In full and without alteration, transcribe the listing.
--- Record set ---
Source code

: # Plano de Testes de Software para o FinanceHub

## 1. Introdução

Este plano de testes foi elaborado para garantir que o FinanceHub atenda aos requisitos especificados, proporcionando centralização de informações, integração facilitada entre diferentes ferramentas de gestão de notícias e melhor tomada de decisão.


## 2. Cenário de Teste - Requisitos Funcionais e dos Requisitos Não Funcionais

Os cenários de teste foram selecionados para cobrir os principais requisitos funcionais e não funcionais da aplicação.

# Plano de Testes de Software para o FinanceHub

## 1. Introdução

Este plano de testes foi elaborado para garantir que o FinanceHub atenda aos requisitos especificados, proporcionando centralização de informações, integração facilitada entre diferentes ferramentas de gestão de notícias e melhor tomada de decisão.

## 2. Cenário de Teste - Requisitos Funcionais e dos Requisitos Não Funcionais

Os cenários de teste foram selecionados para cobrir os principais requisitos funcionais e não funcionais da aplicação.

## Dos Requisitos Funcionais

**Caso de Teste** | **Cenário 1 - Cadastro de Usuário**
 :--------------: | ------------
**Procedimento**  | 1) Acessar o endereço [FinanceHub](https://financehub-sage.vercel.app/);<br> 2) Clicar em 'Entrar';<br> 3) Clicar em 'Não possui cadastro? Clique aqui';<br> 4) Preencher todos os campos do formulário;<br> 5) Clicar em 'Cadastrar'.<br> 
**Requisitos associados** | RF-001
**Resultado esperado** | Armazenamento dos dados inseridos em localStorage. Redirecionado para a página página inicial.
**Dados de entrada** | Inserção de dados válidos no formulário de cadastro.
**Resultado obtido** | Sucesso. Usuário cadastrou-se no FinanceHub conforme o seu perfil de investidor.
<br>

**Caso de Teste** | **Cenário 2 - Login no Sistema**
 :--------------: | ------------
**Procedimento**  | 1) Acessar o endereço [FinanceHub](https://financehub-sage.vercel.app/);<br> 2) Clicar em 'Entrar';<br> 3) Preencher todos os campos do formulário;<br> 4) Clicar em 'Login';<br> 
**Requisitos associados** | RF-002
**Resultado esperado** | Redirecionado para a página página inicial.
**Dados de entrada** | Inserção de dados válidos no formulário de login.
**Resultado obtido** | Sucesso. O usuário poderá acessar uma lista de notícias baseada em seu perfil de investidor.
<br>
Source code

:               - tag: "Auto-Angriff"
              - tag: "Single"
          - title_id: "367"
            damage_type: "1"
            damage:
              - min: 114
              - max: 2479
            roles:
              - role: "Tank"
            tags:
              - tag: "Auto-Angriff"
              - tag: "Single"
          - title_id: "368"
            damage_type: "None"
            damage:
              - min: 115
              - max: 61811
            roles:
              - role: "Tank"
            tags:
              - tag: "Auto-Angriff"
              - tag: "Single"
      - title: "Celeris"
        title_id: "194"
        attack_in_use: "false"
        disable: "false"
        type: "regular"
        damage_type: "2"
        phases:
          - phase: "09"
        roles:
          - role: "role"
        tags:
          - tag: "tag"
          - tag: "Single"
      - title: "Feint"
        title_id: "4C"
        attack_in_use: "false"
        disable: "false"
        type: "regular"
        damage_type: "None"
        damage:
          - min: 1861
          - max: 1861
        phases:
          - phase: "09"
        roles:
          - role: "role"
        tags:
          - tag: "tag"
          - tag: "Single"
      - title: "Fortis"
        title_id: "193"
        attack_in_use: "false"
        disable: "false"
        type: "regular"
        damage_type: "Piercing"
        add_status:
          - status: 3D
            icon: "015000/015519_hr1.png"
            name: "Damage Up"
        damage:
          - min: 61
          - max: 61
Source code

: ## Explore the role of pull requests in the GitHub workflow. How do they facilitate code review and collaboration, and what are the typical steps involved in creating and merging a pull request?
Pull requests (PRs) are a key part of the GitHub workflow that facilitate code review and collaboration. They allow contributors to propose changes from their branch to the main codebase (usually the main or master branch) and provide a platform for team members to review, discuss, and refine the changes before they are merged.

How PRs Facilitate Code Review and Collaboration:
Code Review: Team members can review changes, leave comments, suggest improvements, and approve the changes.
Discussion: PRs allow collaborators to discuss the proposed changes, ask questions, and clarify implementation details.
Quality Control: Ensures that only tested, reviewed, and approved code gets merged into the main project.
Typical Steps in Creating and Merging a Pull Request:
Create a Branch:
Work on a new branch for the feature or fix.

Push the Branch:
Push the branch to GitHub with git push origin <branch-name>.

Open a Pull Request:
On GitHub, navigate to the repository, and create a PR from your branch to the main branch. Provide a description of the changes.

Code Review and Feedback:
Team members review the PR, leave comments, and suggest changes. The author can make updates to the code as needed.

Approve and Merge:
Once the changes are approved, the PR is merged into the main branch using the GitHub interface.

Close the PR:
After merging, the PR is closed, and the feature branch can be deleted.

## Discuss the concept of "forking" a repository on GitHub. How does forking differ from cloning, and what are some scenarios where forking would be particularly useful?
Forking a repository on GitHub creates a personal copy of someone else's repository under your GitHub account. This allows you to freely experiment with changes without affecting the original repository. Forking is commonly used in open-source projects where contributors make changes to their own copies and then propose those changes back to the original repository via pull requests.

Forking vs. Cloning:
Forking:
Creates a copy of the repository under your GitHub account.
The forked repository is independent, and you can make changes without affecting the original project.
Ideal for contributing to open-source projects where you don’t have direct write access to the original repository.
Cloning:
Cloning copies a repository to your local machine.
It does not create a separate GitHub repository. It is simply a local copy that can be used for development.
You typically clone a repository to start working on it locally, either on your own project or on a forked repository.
---
■ Result for this task:
Source code

: # Plano de Testes de Software para o FinanceHub

## 1. Introdução

Este plano de testes foi elaborado para garantir que o FinanceHub atenda aos requisitos especificados, proporcionando centralização de informações, integração facilitada entre diferentes ferramentas de gestão de notícias e melhor tomada de decisão.


## 2. Cenário de Teste - Requisitos Funcionais e dos Requisitos Não Funcionais

Os cenários de teste foram selecionados para cobrir os principais requisitos funcionais e não funcionais da aplicação.

# Plano de Testes de Software para o FinanceHub

## 1. Introdução

Este plano de testes foi elaborado para garantir que o FinanceHub atenda aos requisitos especificados, proporcionando centralização de informações, integração facilitada entre diferentes ferramentas de gestão de notícias e melhor tomada de decisão.

## 2. Cenário de Teste - Requisitos Funcionais e dos Requisitos Não Funcionais

Os cenários de teste foram selecionados para cobrir os principais requisitos funcionais e não funcionais da aplicação.

## Dos Requisitos Funcionais

**Caso de Teste** | **Cenário 1 - Cadastro de Usuário**
 :--------------: | ------------
**Procedimento**  | 1) Acessar o endereço [FinanceHub](https://financehub-sage.vercel.app/);<br> 2) Clicar em 'Entrar';<br> 3) Clicar em 'Não possui cadastro? Clique aqui';<br> 4) Preencher todos os campos do formulário;<br> 5) Clicar em 'Cadastrar'.<br> 
**Requisitos associados** | RF-001
**Resultado esperado** | Armazenamento dos dados inseridos em localStorage. Redirecionado para a página página inicial.
**Dados de entrada** | Inserção de dados válidos no formulário de cadastro.
**Resultado obtido** | Sucesso. Usuário cadastrou-se no FinanceHub conforme o seu perfil de investidor.
<br>

**Caso de Teste** | **Cenário 2 - Login no Sistema**
 :--------------: | ------------
**Procedimento**  | 1) Acessar o endereço [FinanceHub](https://financehub-sage.vercel.app/);<br> 2) Clicar em 'Entrar';<br> 3) Preencher todos os campos do formulário;<br> 4) Clicar em 'Login';<br> 
**Requisitos associados** | RF-002
**Resultado esperado** | Redirecionado para a página página inicial.
**Dados de entrada** | Inserção de dados válidos no formulário de login.
**Resultado obtido** | Sucesso. O usuário poderá acessar uma lista de notícias baseada em seu perfil de investidor.
<br>
Source code

:               - tag: "Auto-Angriff"
              - tag: "Single"
          - title_id: "367"
            damage_type: "1"
            damage:
              - min: 114
              - max: 2479
            roles:
              - role: "Tank"
            tags:
              - tag: "Auto-Angriff"
              - tag: "Single"
          - title_id: "368"
            damage_type: "None"
            damage:
              - min: 115
              - max: 61811
            roles:
              - role: "Tank"
            tags:
              - tag: "Auto-Angriff"
              - tag: "Single"
      - title: "Celeris"
        title_id: "194"
        attack_in_use: "false"
        disable: "false"
        type: "regular"
        damage_type: "2"
        phases:
          - phase: "09"
        roles:
          - role: "role"
        tags:
          - tag: "tag"
          - tag: "Single"
      - title: "Feint"
        title_id: "4C"
        attack_in_use: "false"
        disable: "false"
        type: "regular"
        damage_type: "None"
        damage:
          - min: 1861
          - max: 1861
        phases:
          - phase: "09"
        roles:
          - role: "role"
        tags:
          - tag: "tag"
          - tag: "Single"
      - title: "Fortis"
        title_id: "193"
        attack_in_use: "false"
        disable: "false"
        type: "regular"
        damage_type: "Piercing"
        add_status:
          - status: 3D
            icon: "015000/015519_hr1.png"
            name: "Damage Up"
        damage:
          - min: 61
          - max: 61
Source code

: ## Explore the role of pull requests in the GitHub workflow. How do they facilitate code review and collaboration, and what are the typical steps involved in creating and merging a pull request?
Pull requests (PRs) are a key part of the GitHub workflow that facilitate code review and collaboration. They allow contributors to propose changes from their branch to the main codebase (usually the main or master branch) and provide a platform for team members to review, discuss, and refine the changes before they are merged.

How PRs Facilitate Code Review and Collaboration:
Code Review: Team members can review changes, leave comments, suggest improvements, and approve the changes.
Discussion: PRs allow collaborators to discuss the proposed changes, ask questions, and clarify implementation details.
Quality Control: Ensures that only tested, reviewed, and approved code gets merged into the main project.
Typical Steps in Creating and Merging a Pull Request:
Create a Branch:
Work on a new branch for the feature or fix.

Push the Branch:
Push the branch to GitHub with git push origin <branch-name>.

Open a Pull Request:
On GitHub, navigate to the repository, and create a PR from your branch to the main branch. Provide a description of the changes.

Code Review and Feedback:
Team members review the PR, leave comments, and suggest changes. The author can make updates to the code as needed.

Approve and Merge:
Once the changes are approved, the PR is merged into the main branch using the GitHub interface.

Close the PR:
After merging, the PR is closed, and the feature branch can be deleted.

## Discuss the concept of "forking" a repository on GitHub. How does forking differ from cloning, and what are some scenarios where forking would be particularly useful?
Forking a repository on GitHub creates a personal copy of someone else's repository under your GitHub account. This allows you to freely experiment with changes without affecting the original repository. Forking is commonly used in open-source projects where contributors make changes to their own copies and then propose those changes back to the original repository via pull requests.

Forking vs. Cloning:
Forking:
Creates a copy of the repository under your GitHub account.
The forked repository is independent, and you can make changes without affecting the original project.
Ideal for contributing to open-source projects where you don’t have direct write access to the original repository.
Cloning:
Cloning copies a repository to your local machine.
It does not create a separate GitHub repository. It is simply a local copy that can be used for development.
You typically clone a repository to start working on it locally, either on your own project or on a forked repository.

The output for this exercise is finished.